11.5.12

Crafty Days : Merayakan Perayaan

Tak kurang dari 15 stand berdiri. Pernak-pernik super menarik nan menakjubkan itu terhampar dengan gilang-gemilang dan begitu penuh laksana hamparan pasir di taman bermain masa kanak-kanak. Pekarangan Tobucil yang biasanya dipenuhi kendaraan yang terparkir dan tak terlalu luas itu lalu seolah menyempit dengan keramaian khas ala Crafty Days yang saban Mei di tiap tahunnya selalu menjadi rutinitas.

Satu hal yang pasti, lagi-lagi hujan menerpa Crafty Days yang telah memasuki tahun ke-6. Meski di hari pertama sempat terselamatkan dari air-air langit yang menurut gosip-gosip urung tercurahkan karena bersamaan dengan adanya pertandingan bola di lapangan Siliwangi yang memang bersebelahan dengan Tobucil. “Pawang hujannya oke punya,” bisik seorang teman menerka-nerka. Namun, Persib, tim bola yang bermain hari itu, bukanlah Suju yang bisa menggelar pertunjukannya secara nonstop. Tak ada lagi pertandingan di keesokan harinya. Air-air langit tersebut akhirnya menurunkan tuahnya di hari berikutnya. Seperti biasa, hectic pun merebak. Keriuhan melanda, meski tak sampai terjadi huru-hara. 

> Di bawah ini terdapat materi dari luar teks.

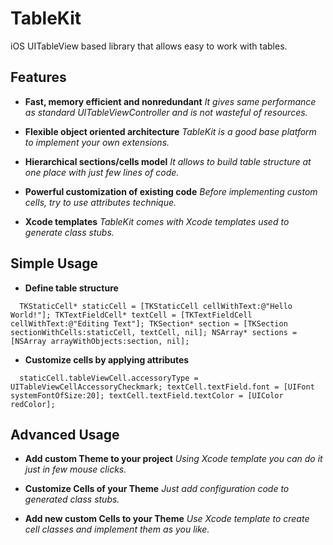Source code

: TableKit
============
iOS UITableView based library that allows easy to work with tables.

Features
------------
* **Fast, memory efficient and nonredundant**
   *It gives same performance as standard UITableViewController and is not wasteful of resources.*

* **Flexible object oriented architecture**
   *TableKit is a good base platform to implement your own extensions.*

* **Hierarchical sections/cells model**
   *It allows to build table structure at one place with just few lines of code.*

* **Powerful customization of existing code**
   *Before implementing custom cells, try to use attributes technique.*

* **Xcode templates**
   *TableKit comes with Xcode templates used to generate class stubs.*

Simple Usage
--------------
* **Define table structure**

`	TKStaticCell* staticCell = [TKStaticCell cellWithText:@"Hello World!"];
	TKTextFieldCell* textCell = [TKTextFieldCell cellWithText:@"Editing Text"];
	TKSection* section = [TKSection sectionWithCells:staticCell, textCell, nil];
	NSArray* sections = [NSArray arrayWithObjects:section, nil];
`

* **Customize cells by applying attributes**

`	staticCell.tableViewCell.accessoryType = UITableViewCellAccessoryCheckmark;
	textCell.textField.font = [UIFont systemFontOfSize:20];
	textCell.textField.textColor = [UIColor redColor];
`

Advanced Usage
--------------
* **Add custom Theme to your project**
   *Using Xcode template you can do it just in few mouse clicks.*

* **Customize Cells of your Theme**
   *Just add configuration code to generated class stubs.*

* **Add new custom Cells to your Theme**
   *Use Xcode template to create cell classes and implement them as you like.*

Hujan memang tak pernah bisa menghentikan Crafty Days. Meski berbasah-basahan, meski pengunjung sempat mereda seiring derasnya sang hujan, puluhan senyum tak lepas merekah. Saya yang datang beberapa detik sebelum hujan mengguyur lalu memerhatikan dengan seksama. Crafty days adalah bazar? Ya. Namun yang lebih tepat lagi, Crafty Days adalah perayaan. Semua orang merayakan sesuatu hari itu, Para crafter, pengunjung, sampai Si Ting-Ting, kucing liar yang kerap berkeliaran di Tobucil pun merayakan sesuatu dengan menikmati makanan-makanan sisa yang terserak di salah satu sudut Tobucil. Dan hujan adalah bagian dari perayaan tersebut, sesuatu yang sulit dipungkiri.


Lalu, apa itu perayaan? Bagi saya, perayaan adalah sesuatu yang kita nikmati dengan penuh sungguh-sungguh. Ketupat lebaran adalah perayaan, menikmati sudut kota dengan kekasih pujaan adalah perayaan, pun demikian halnya dengan Crafty Days. Apa yang dirayakan dan siapa yang merayakan bukanlah hal yang terlalu sulit untuk ditebak. Baik Crafty Days maupun manusia-manusia yang berada di dalamnya adalah bagian dari perayaan dan merayakan. 


Riuh rendah para pelakon di dalamnya kemudian mengandung dua makna perayaan yang secara kasat mata terlihat jelas. Merayakan Crafty Days sekaligus pula merayakan diri sendiri. Merayakan keberadaannya sebagai sebuah bagian dari perayaan tersebut. Mungkin terlalu berlebihan, namun Crafty Days pada akhirnya memang menjelma menjadi sebuah hari raya. Hari raya yang satu ini tak perlu baju baru atau bingkisan-bingkisan hadiah. Ia hanya perlu kamu, saya, kita, dan sedikit hujan sebagai bagian dari ritual sang hari raya. Selamat berhari raya kawan-kawan. Mungkin di tahun depan kita masih akan menjumpai hari raya yang sama. Ah, pasti. Pasti di tahun depan kita akan menjumpai hari raya yang sama. Meriuh dalam keramaian paling mengagumkan.

1 komentar:

  1. OMG!! Udah crafty days 6 lagi?!?!?! lagi-lagi ketinggalan. T_T I really have to come next year!!